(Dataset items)
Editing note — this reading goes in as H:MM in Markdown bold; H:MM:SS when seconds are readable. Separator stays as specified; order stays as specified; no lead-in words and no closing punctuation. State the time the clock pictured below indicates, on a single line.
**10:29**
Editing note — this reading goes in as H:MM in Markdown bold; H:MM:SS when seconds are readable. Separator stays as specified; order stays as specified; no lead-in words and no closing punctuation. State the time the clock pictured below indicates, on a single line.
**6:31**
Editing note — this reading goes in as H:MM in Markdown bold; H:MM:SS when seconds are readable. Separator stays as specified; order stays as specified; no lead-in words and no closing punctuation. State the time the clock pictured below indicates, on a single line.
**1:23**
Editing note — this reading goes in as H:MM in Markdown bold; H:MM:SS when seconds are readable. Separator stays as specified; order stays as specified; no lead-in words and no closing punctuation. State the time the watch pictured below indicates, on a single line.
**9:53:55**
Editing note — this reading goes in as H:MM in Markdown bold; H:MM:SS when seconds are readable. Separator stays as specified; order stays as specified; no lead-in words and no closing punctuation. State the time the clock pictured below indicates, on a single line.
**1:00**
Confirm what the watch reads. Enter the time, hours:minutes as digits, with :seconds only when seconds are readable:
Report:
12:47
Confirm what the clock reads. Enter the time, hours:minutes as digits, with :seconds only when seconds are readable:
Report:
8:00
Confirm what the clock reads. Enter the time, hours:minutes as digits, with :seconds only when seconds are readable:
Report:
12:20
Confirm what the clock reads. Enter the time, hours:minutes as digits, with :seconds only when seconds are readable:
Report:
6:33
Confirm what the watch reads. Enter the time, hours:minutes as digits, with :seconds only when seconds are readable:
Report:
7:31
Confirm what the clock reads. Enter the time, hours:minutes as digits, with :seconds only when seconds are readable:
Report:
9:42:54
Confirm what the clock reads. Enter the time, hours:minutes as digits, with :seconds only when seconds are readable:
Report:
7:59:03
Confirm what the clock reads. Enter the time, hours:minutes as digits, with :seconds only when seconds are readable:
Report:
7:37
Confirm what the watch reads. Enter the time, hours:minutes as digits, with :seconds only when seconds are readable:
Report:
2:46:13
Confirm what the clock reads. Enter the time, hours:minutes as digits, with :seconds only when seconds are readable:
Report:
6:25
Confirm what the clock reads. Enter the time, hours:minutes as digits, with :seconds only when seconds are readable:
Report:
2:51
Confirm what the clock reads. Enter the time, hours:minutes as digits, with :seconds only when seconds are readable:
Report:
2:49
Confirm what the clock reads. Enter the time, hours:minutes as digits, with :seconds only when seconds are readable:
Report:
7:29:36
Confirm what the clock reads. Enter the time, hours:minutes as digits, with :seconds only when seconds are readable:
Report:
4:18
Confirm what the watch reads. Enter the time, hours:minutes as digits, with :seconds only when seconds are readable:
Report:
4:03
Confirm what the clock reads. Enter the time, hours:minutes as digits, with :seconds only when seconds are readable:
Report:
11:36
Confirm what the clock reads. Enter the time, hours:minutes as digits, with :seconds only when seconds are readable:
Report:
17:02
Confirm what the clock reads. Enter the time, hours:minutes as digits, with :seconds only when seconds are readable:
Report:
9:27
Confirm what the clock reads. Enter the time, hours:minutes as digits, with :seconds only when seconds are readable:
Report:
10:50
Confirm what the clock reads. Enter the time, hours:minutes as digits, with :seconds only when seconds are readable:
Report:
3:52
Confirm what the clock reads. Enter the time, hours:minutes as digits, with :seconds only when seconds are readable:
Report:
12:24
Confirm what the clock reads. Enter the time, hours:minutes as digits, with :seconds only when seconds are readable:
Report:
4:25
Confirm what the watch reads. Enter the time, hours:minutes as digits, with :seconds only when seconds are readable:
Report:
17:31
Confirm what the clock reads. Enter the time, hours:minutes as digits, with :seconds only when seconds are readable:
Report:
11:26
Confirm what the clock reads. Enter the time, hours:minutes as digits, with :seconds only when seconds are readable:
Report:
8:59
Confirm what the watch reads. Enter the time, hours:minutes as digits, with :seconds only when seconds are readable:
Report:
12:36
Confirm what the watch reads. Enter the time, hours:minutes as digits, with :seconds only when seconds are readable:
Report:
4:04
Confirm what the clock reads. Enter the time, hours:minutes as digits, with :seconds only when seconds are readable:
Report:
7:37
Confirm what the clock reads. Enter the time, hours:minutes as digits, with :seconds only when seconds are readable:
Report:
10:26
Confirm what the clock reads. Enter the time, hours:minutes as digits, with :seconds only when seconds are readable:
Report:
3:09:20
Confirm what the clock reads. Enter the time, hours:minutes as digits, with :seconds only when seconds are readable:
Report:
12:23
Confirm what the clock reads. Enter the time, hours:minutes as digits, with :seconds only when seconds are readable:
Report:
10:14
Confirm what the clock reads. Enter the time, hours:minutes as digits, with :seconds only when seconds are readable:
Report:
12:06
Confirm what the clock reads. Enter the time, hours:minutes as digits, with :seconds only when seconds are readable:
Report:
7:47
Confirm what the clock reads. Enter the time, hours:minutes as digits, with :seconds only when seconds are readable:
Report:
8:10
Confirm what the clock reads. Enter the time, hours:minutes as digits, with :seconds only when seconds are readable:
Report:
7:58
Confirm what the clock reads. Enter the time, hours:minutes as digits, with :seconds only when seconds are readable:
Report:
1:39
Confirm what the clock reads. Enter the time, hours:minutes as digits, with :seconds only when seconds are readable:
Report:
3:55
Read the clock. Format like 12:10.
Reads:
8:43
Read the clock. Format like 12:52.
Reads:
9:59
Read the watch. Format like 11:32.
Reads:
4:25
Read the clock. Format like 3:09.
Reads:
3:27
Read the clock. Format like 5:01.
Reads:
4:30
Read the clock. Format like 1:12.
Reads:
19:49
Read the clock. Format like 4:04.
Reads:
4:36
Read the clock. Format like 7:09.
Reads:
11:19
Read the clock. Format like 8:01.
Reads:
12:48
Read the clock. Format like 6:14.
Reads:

→ Problem
Gather every line of the data above that contains the word "like" and copy each one out. Treat the match as case-sensitive.

→ Task response
Read the clock. Format like 12:10.
Read the clock. Format like 12:52.
Read the watch. Format like 11:32.
Read the clock. Format like 3:09.
Read the clock. Format like 5:01.
Read the clock. Format like 1:12.
Read the clock. Format like 4:04.
Read the clock. Format like 7:09.
Read the clock. Format like 8:01.
Read the clock. Format like 6:14.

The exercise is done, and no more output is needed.